En un país donde todo el mundo se prepara los exámenes la noche antes, no hay que extrañarse porque el Consejo de Ministras, Ministros y Ministres haya aprobado la prórroga de los fondos acogidos a la Reserva de Inversiones de Canarias en el último minuto, antes de que expirase el plazo. Es lo natural. Es bastante posible que muchas de las seis mil empresas afectadas se hayan metido en créditos imposibles para materializar las inversiones antes de que acabase el año, ante el peligro de que no se aprobara la prórroga. Se habrán quedado con cara de tontos. Y los que esperaron, confiando en la cultura del “por los pelos”, tan arraigada en los españoles, estarán celebrándolo con champán.

Este año atípico y vírico nos ha mostrado casi todos nuestros defectos consuetudinarios. La incapacidad para establecer un diagnóstico general y una serie de medidas coherentes y prolongadas en el tiempo. Nuestros gobernantes han ido improvisando, a golpe de necesidad, conforme la realidad iba cambiando delante de sus narices. Pasamos de no darle importancia al coronavirus a declararlo el enemigo público número uno. De creer que la crisis iba a ser cosa de unos meses, a saber que va a acompañarnos por mucho tiempo. Y de ir sobrados a pedirle ayuda, desesperadamente, a la Unión Europea.

En términos generales, la sociedad ha mostrado una capacidad de resistencia admirable. La gente sigue viviendo a pesar de las amenazas a su salud. Los pequeños negocios intentan mantenerse abiertos a trancas y barrrancas y el consumo, esa fuerza extraordinaria de nuestras sociedades de mercado, se ha negado a morir completamente. En la otra cara de la moneda está el precio que hay que pagar. Es posible que en los próximos meses las cifras de la pandemia en nuestra isla reflejen el aumento de contactos sociales que hemos tenido en estas fechas pese a las medidas de restricción que se adoptaron en su día. Y ese aumento de los contagios coincidirá con el empeoramiento de la economía. Porque la gente está gastando en estos últimos días del año las reservas del tanque del combustible de las economías familiares.

DATOS PROPORCIONADOS >>
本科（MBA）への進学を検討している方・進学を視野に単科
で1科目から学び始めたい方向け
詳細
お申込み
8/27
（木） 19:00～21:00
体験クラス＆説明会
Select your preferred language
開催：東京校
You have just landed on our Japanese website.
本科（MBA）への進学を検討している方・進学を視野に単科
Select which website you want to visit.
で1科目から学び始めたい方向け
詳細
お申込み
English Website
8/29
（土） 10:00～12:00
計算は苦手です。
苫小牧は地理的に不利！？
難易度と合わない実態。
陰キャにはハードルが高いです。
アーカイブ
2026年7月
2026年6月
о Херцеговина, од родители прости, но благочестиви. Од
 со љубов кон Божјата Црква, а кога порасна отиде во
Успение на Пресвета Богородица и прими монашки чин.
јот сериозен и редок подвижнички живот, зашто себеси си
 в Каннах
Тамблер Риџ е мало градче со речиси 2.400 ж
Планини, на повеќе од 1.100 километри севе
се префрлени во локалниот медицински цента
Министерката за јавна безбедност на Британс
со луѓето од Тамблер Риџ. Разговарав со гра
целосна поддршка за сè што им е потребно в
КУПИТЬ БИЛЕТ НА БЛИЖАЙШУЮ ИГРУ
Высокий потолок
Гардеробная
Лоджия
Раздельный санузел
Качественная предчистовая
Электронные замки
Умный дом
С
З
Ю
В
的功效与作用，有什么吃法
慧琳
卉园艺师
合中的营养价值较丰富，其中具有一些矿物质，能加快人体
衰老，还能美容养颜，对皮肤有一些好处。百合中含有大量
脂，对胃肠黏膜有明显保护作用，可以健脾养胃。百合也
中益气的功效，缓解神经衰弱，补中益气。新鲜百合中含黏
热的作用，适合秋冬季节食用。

...

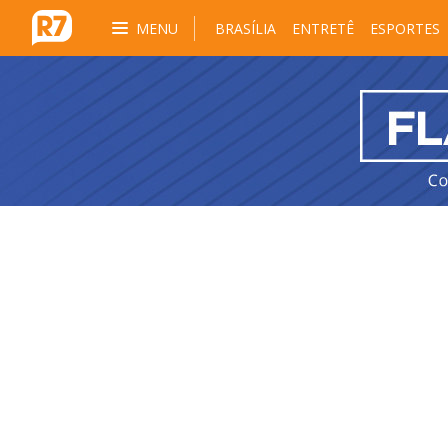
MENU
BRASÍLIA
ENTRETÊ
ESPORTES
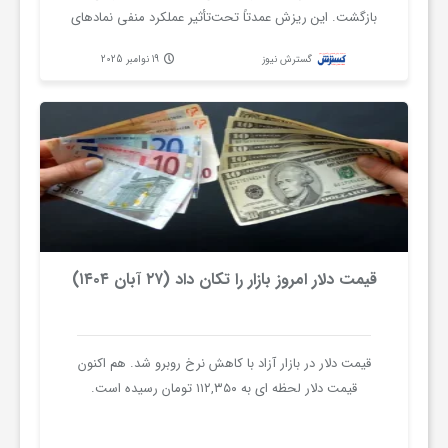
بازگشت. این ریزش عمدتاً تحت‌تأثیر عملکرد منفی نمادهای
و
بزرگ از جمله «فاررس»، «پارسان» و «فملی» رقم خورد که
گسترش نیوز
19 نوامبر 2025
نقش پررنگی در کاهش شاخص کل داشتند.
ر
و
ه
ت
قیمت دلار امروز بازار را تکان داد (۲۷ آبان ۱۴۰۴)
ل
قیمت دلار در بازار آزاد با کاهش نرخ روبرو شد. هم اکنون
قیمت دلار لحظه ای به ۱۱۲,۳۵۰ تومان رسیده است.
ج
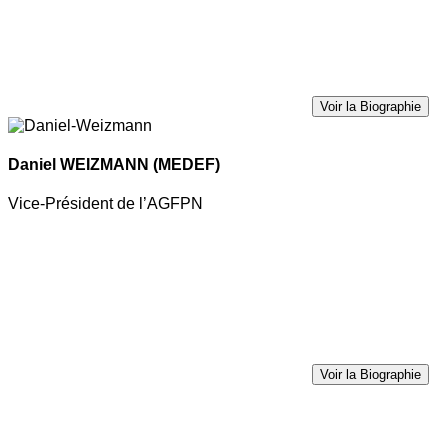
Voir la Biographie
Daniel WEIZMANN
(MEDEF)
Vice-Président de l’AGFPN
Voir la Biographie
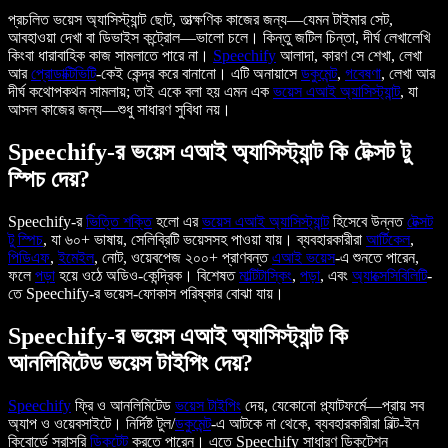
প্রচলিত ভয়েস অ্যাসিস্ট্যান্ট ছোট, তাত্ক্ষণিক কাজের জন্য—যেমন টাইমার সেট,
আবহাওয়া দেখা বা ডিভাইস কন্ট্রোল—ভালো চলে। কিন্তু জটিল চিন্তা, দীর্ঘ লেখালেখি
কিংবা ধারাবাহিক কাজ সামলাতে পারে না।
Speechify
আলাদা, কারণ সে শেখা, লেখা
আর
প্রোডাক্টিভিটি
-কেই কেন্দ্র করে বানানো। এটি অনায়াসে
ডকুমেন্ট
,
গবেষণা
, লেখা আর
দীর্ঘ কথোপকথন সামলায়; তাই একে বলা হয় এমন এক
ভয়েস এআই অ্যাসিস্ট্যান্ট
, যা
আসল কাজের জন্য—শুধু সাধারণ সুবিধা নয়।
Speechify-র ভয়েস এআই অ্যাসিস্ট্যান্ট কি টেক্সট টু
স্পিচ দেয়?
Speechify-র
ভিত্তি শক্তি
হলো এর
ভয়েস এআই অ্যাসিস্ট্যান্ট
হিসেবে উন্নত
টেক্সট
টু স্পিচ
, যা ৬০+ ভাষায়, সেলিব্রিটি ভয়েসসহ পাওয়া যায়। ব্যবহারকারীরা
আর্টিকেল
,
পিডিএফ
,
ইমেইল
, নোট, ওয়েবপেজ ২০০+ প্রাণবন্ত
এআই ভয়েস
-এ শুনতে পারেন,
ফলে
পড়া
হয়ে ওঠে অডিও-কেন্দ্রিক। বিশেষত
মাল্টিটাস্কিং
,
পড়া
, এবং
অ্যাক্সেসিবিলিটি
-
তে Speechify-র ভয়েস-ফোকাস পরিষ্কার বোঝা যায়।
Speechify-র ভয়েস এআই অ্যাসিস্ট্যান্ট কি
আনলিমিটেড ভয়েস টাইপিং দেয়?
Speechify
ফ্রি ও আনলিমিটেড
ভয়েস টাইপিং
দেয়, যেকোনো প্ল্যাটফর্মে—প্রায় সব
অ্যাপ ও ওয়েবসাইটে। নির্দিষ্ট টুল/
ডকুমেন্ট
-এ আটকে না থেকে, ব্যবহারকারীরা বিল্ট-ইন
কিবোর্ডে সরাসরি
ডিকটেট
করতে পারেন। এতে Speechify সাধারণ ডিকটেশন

---

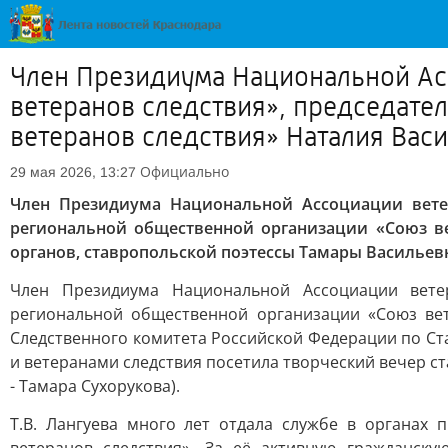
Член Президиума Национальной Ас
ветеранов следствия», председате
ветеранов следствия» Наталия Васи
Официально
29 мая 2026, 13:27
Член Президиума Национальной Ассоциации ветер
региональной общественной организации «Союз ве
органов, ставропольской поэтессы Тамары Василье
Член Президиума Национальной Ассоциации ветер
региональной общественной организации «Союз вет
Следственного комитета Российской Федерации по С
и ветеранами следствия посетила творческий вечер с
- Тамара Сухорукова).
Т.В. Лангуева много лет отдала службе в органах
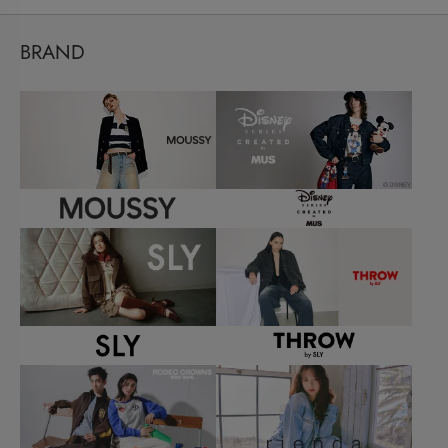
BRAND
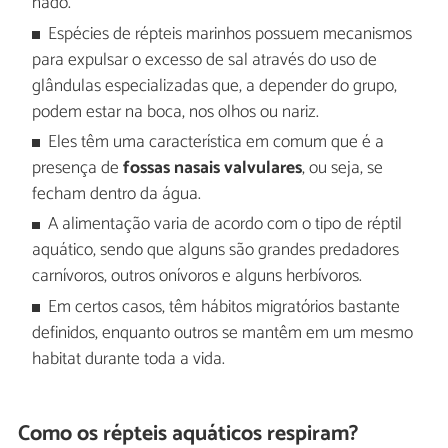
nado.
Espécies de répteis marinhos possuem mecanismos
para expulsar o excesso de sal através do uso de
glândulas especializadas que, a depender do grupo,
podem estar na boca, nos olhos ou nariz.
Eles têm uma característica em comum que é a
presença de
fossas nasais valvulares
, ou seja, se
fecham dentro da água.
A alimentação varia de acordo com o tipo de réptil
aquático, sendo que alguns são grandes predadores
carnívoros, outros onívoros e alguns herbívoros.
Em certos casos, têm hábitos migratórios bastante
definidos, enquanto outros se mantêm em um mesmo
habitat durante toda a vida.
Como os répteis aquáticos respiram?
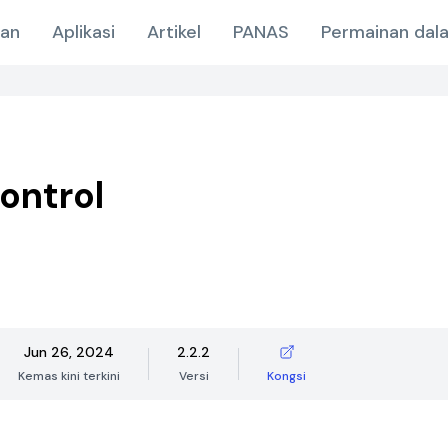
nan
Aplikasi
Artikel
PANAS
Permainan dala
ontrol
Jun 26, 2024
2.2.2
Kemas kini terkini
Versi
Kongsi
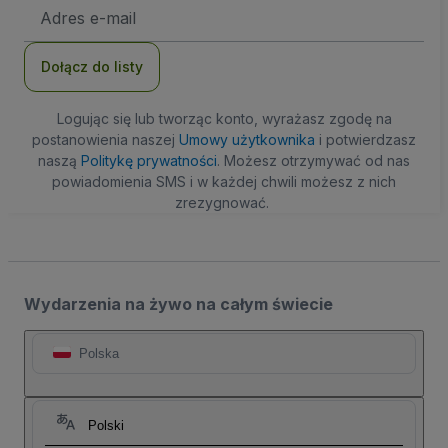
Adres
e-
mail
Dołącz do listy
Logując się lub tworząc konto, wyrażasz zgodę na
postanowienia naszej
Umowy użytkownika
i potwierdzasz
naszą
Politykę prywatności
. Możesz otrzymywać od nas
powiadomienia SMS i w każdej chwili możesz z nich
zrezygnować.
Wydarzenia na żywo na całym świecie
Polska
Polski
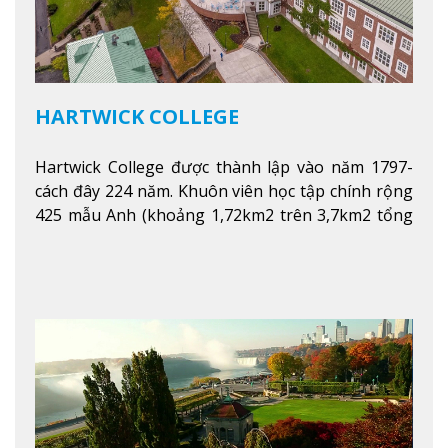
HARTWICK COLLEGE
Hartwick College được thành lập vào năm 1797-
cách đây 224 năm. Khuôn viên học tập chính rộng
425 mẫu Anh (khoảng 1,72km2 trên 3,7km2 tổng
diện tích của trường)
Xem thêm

ACTIVIDAD >> Prosigue el artículo de opinión sobre la prórroga de la Reserva de Inversiones de Canarias y el año de pandemia a partir de su última oración. Los registros no guardan relación alguna con el texto.

RESPUESTA >>
El presidente del Cabildo de Tenerife, Pedro Martín, que le está viendo las orejas al lobo, ha soltado una frase lapidaria: “La isla no aguantaría otro confinamiento”. Puede parecer una obviedad, pero no lo es. Se trata de un aviso a navegantes. Le está diciendo a quienes toman las decisiones sanitarias que se la cojan con papel de fumar cuando toque endurecer las medidas tras el despendole navideño.

A pesar de que nos llueven millones por todos lados y se anuncian planes y ayudas en confuso tropel, la calle no está mojada. Las administraciones siguen colapsadas y el dinero, si lo hay, no llega a la gente. Los negocios siguen cayendo enviando gente al desierto de un paro del que será muy difícil salir. Los primeros meses del próximo año, con las vacunas, empezaremos a vencer al coronavirus, pero nos espera la peor crisis económica. Confinar Tenerife sería matarnos. El aviso, por lo tanto, es pertinente.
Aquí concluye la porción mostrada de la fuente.